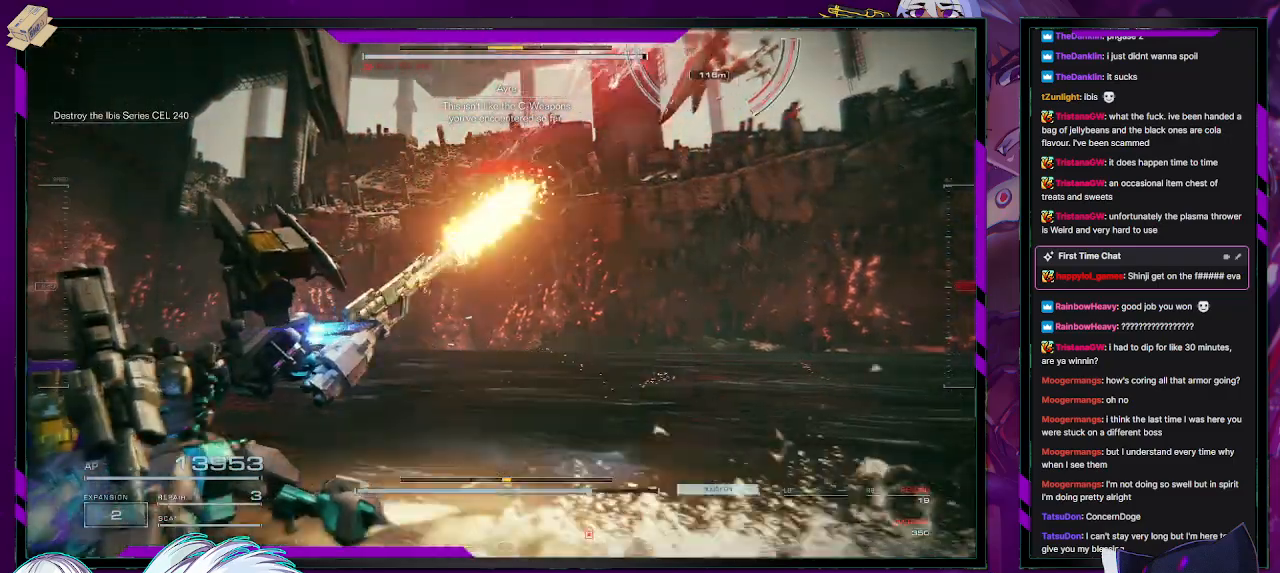
{"buttons": ["R2"], "left_stick": "down-left", "right_stick": "center", "events": [[167, "right_stick", "center"], [383, "X", "down"], [400, "left_stick", "down-left"], [467, "X", "up"]]}
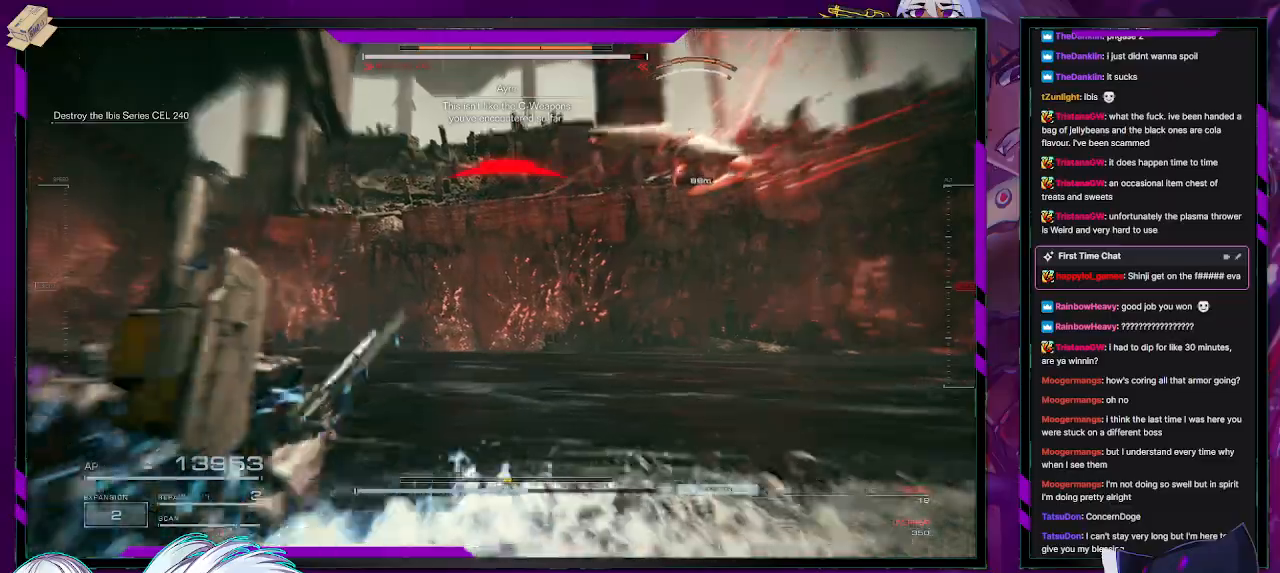
{"buttons": ["R2"], "left_stick": "down-left", "right_stick": "left", "events": [[50, "X", "down"], [133, "X", "up"], [317, "right_stick", "left"]]}
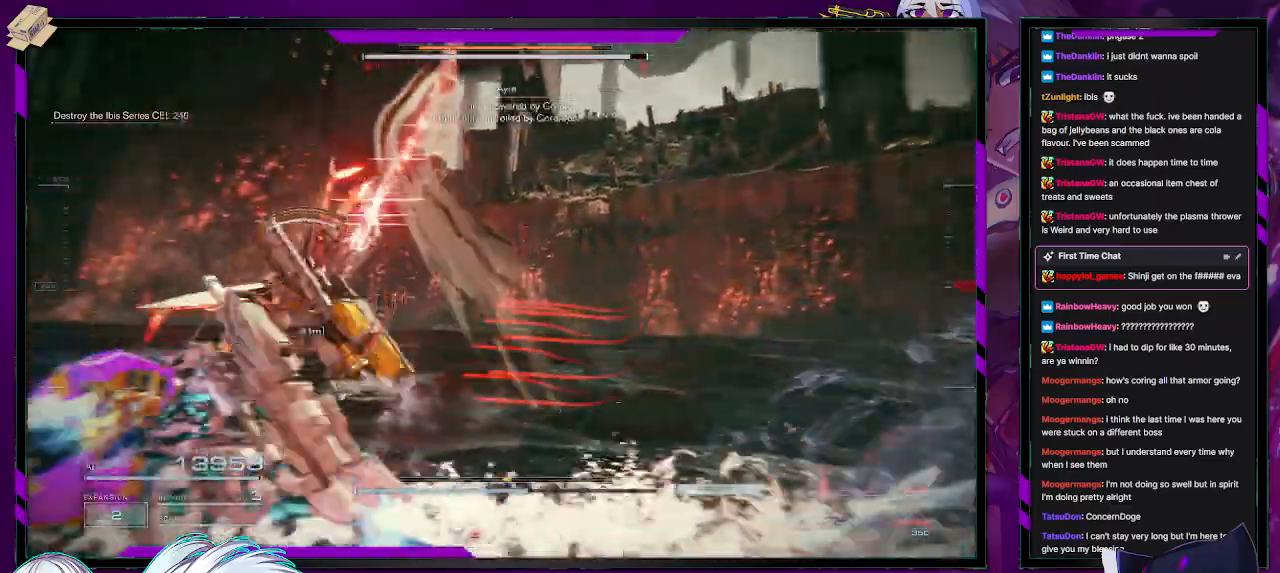
{"buttons": ["L2", "R2"], "left_stick": "up", "right_stick": "center", "events": [[83, "left_stick", "up-left"], [200, "left_stick", "up"], [267, "right_stick", "center"], [350, "right_stick", "right"], [400, "L2", "down"], [433, "right_stick", "center"]]}
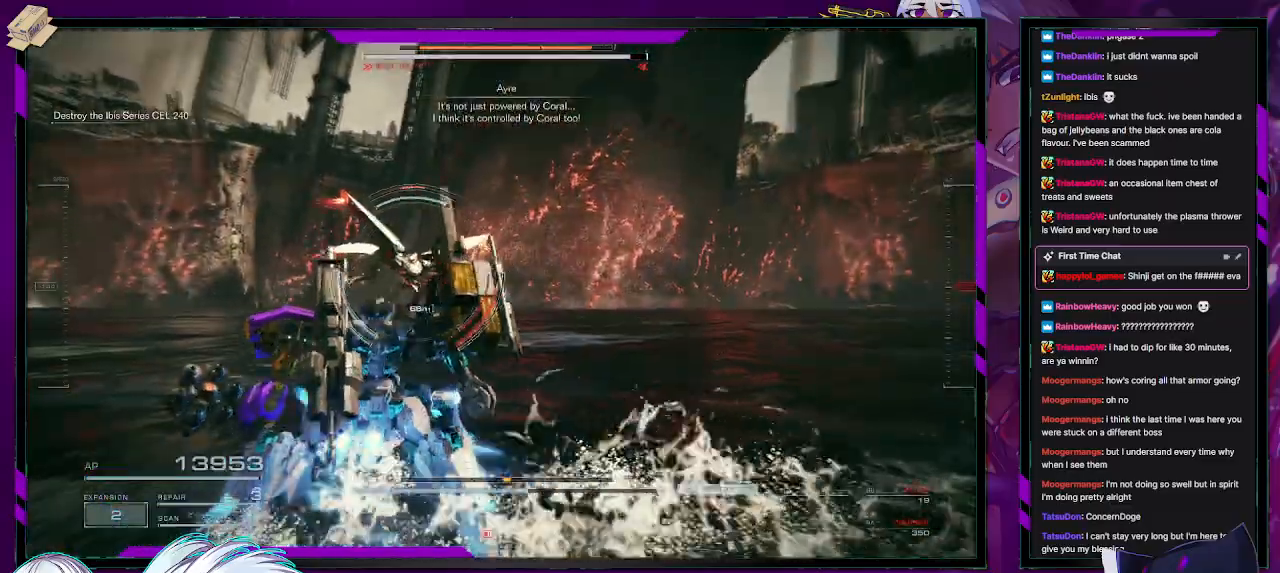
{"buttons": ["L2", "R2"], "left_stick": "up", "right_stick": "center", "events": [[17, "right_stick", "up-left"], [233, "right_stick", "center"]]}
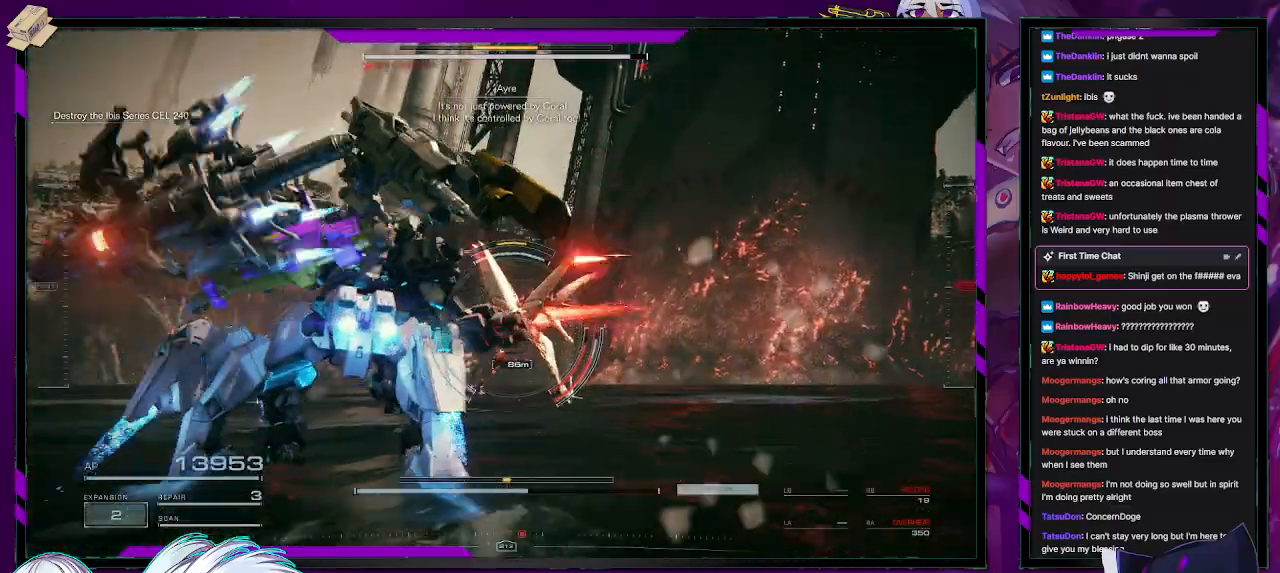
{"buttons": ["L2", "R2"], "left_stick": "up", "right_stick": "center", "events": [[133, "right_stick", "down"], [350, "right_stick", "center"]]}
+ + + + +
**TASK ITEM**
Without any pictures, return the material above exactly.

**RESULT OF THIS EXERCISE**
{"buttons": ["R2"], "left_stick": "down-left", "right_stick": "center", "events": [[167, "right_stick", "center"], [383, "X", "down"], [400, "left_stick", "down-left"], [467, "X", "up"]]}
{"buttons": ["R2"], "left_stick": "down-left", "right_stick": "left", "events": [[50, "X", "down"], [133, "X", "up"], [317, "right_stick", "left"]]}
{"buttons": ["L2", "R2"], "left_stick": "up", "right_stick": "center", "events": [[83, "left_stick", "up-left"], [200, "left_stick", "up"], [267, "right_stick", "center"], [350, "right_stick", "right"], [400, "L2", "down"], [433, "right_stick", "center"]]}
{"buttons": ["L2", "R2"], "left_stick": "up", "right_stick": "center", "events": [[17, "right_stick", "up-left"], [233, "right_stick", "center"]]}
{"buttons": ["L2", "R2"], "left_stick": "up", "right_stick": "center", "events": [[133, "right_stick", "down"], [350, "right_stick", "center"]]}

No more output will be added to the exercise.